Ensuite, à l'arrivée de la diligence, on a le calme. Un point sur la situation. Toujours dans ma vision de la scène, le brouillard se dissipe à cet instant-là.

La suite... Rohan parle, Lyra écoute, regrette, ressent, pressent, se perd dans ses pensées, se sent faible, se sent perdue... Elle est complètement dépassée par tout ce qu'il lui arrive. Tout s'enchaîne rapidement sous ses yeux. À peine a-t-on le temps de se remettre d'une nouvelle information sur le passé de Lyra (accompagnée de ses émotions, comme d'hab'), on nous en assène une autre. Vous noterez que l'unique mot prononcé par Lyra de toute la fin du texte est « Aska ! ». Juste après le plus grand amas de révélations, dans le monologue de Rohan, c'est le coup de grâce. C'est à cet instant que Lyra sombre dans une sorte de démence... La comparaison avec le cauchemar résume assez bien son état actuel, en fait...
Enfin, Edel' ne nous impose même pas un retour au calme.
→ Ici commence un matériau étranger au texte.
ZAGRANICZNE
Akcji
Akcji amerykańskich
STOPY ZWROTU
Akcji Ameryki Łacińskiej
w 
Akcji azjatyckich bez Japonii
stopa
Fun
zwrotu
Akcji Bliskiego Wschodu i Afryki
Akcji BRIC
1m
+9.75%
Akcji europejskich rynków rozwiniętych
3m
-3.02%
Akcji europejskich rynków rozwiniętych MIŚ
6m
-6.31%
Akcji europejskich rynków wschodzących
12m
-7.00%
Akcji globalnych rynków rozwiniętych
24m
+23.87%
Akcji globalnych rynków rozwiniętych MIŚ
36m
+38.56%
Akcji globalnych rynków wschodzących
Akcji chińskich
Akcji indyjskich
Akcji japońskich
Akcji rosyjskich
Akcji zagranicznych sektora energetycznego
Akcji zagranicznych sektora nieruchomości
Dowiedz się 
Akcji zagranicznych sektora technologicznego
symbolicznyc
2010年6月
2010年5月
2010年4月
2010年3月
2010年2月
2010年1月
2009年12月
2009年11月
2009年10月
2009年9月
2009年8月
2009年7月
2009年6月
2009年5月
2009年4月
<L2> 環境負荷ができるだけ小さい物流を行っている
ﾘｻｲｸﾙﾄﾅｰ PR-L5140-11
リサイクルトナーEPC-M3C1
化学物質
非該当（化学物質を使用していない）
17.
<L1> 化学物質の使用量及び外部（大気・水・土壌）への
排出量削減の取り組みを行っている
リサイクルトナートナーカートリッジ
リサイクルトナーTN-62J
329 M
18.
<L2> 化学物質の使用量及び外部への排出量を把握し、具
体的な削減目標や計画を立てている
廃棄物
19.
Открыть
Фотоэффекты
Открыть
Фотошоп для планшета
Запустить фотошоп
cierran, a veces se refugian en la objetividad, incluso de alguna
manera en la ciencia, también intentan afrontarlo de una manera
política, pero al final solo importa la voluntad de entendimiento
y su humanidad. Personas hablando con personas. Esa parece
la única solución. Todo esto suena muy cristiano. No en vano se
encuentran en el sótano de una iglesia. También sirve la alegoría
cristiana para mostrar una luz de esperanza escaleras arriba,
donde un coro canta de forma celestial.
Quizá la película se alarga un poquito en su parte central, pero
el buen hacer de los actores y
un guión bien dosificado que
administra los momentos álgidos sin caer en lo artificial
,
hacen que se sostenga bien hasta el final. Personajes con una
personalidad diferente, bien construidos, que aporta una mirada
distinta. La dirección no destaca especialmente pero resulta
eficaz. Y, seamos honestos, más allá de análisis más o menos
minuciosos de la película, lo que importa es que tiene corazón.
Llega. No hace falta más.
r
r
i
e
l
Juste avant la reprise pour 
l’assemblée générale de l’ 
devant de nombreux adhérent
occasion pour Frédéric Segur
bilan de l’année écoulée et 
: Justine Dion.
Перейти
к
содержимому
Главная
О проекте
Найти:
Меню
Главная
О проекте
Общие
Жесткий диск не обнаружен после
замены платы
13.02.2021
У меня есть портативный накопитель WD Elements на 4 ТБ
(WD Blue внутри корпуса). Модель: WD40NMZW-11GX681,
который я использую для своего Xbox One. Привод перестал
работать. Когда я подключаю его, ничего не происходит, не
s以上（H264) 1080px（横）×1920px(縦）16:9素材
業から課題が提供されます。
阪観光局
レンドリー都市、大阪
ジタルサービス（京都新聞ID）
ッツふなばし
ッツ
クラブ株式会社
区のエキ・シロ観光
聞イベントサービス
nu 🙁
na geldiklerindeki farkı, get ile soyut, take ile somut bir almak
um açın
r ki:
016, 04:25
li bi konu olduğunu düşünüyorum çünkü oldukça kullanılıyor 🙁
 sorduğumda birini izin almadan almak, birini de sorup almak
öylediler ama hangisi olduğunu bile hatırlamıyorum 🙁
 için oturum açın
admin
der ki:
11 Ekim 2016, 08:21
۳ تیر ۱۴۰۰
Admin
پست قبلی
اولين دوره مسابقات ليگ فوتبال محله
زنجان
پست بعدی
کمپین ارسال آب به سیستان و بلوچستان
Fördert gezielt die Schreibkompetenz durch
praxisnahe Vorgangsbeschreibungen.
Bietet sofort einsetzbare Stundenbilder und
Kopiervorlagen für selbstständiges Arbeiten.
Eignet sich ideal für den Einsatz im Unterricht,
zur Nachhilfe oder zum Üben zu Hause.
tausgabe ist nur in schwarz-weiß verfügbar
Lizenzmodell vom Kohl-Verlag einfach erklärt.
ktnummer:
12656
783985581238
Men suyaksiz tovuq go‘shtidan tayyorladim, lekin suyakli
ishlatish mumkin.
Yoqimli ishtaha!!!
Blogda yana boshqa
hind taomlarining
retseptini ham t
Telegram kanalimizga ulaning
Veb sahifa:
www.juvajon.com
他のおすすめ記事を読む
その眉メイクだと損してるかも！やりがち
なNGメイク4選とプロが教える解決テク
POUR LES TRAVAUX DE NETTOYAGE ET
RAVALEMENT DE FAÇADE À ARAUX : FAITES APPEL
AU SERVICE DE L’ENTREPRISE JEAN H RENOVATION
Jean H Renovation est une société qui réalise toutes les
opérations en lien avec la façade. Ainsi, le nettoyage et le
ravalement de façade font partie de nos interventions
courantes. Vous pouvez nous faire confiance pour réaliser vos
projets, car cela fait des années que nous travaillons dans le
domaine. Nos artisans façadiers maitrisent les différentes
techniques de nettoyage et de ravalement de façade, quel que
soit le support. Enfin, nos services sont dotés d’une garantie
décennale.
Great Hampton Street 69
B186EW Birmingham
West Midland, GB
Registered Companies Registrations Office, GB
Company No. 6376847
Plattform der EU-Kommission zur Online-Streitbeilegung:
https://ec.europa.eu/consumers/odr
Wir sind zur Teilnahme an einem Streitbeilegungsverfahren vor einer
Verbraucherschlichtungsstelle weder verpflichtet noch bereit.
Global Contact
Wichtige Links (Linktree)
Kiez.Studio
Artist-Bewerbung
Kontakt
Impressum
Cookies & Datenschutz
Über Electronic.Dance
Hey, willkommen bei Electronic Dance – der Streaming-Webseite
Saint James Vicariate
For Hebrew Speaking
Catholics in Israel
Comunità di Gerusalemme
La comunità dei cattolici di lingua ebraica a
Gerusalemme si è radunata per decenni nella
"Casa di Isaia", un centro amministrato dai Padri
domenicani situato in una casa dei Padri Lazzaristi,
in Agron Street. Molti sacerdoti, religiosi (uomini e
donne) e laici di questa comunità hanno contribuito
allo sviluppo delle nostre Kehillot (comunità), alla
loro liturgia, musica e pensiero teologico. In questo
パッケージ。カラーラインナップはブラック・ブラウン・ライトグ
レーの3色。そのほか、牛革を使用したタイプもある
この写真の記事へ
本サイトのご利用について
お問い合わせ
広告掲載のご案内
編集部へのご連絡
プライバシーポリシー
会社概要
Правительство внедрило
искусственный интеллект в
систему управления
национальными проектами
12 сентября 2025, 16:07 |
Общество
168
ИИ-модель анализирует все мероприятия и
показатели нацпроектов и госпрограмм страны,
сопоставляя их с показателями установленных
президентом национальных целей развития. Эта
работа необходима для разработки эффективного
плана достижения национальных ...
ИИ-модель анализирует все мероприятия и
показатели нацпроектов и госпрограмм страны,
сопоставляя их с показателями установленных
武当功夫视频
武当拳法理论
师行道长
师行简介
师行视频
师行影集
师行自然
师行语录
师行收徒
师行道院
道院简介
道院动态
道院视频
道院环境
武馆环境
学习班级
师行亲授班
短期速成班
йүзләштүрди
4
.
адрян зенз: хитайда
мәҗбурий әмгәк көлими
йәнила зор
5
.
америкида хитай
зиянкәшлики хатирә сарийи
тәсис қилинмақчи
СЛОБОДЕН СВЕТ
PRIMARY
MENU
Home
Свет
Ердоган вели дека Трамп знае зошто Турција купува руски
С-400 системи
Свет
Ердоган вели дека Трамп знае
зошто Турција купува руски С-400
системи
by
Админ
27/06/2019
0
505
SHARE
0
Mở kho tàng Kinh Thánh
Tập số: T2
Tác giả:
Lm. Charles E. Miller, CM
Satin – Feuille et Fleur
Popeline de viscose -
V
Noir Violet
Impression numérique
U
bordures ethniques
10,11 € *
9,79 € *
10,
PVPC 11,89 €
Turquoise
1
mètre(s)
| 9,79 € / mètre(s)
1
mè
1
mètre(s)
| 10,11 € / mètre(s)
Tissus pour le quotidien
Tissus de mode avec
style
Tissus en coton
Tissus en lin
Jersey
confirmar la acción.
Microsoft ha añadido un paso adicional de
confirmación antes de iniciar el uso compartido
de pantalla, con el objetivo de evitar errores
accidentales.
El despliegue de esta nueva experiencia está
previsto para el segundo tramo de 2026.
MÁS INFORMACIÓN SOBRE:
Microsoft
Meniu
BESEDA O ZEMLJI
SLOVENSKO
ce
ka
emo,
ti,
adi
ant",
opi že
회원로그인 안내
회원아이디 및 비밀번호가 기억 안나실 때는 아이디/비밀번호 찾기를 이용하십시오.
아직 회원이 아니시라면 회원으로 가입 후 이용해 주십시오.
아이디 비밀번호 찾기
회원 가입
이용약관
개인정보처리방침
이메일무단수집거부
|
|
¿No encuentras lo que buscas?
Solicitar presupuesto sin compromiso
Elle nous laisse dans ce fatras de passions et de sentiments, et c'est encore plongés dedans que l'on sort du texte. Là, j'étais en train de reconsidérer tout ce que j'avais lu... Et à quel point c'était génial !

Ok, c'est bon, on a compris... Et puis t'as pas parlé des points faibles!
Si, au début !
...
Nan, j'en ai pas trouvé d'autres...

Bon, vous l'aurez compris, cet OS est l'un des meilleurs (j'ose pas dire le meilleur, mais je pense que c'est le cas...) que j'aie eu l'occasion de lire sur ce forum. Y'a tant de bon que les points positifs de ma critique occupent probablement plus de place qu'une de mes critiques habituelles (entière, hein?)
C'est super bon, si vous l'avez pas lue , lisez-la, sinon, relisez-la... Perso, je l'ai relue trois fois, puis encore quatre fois pour ma critique. Parce qu'on va pas se mentir, nombre des procédés utilisés par Edel' ne me sont apparus qu'après mes sept lectures... D'ailleurs, je suis sûr qu'il m'en manque encore...
Bon, c'est fini?
Eh bien... Reste à voir ce que nous pondra Edel' la prochaine fois, quoi...

Du coup, Edel', je m'excuse d'avoir introduit un pavé au milieu de tes OS, mais bon... La critique me paraît complète. Donc voilà, merci à mes chers lecteurs pour leur attention, merci (innombrables mercis) à Edel' pour sa fic', et merci à Kev' pour sa participation bénévole... Que... DE QUOI!?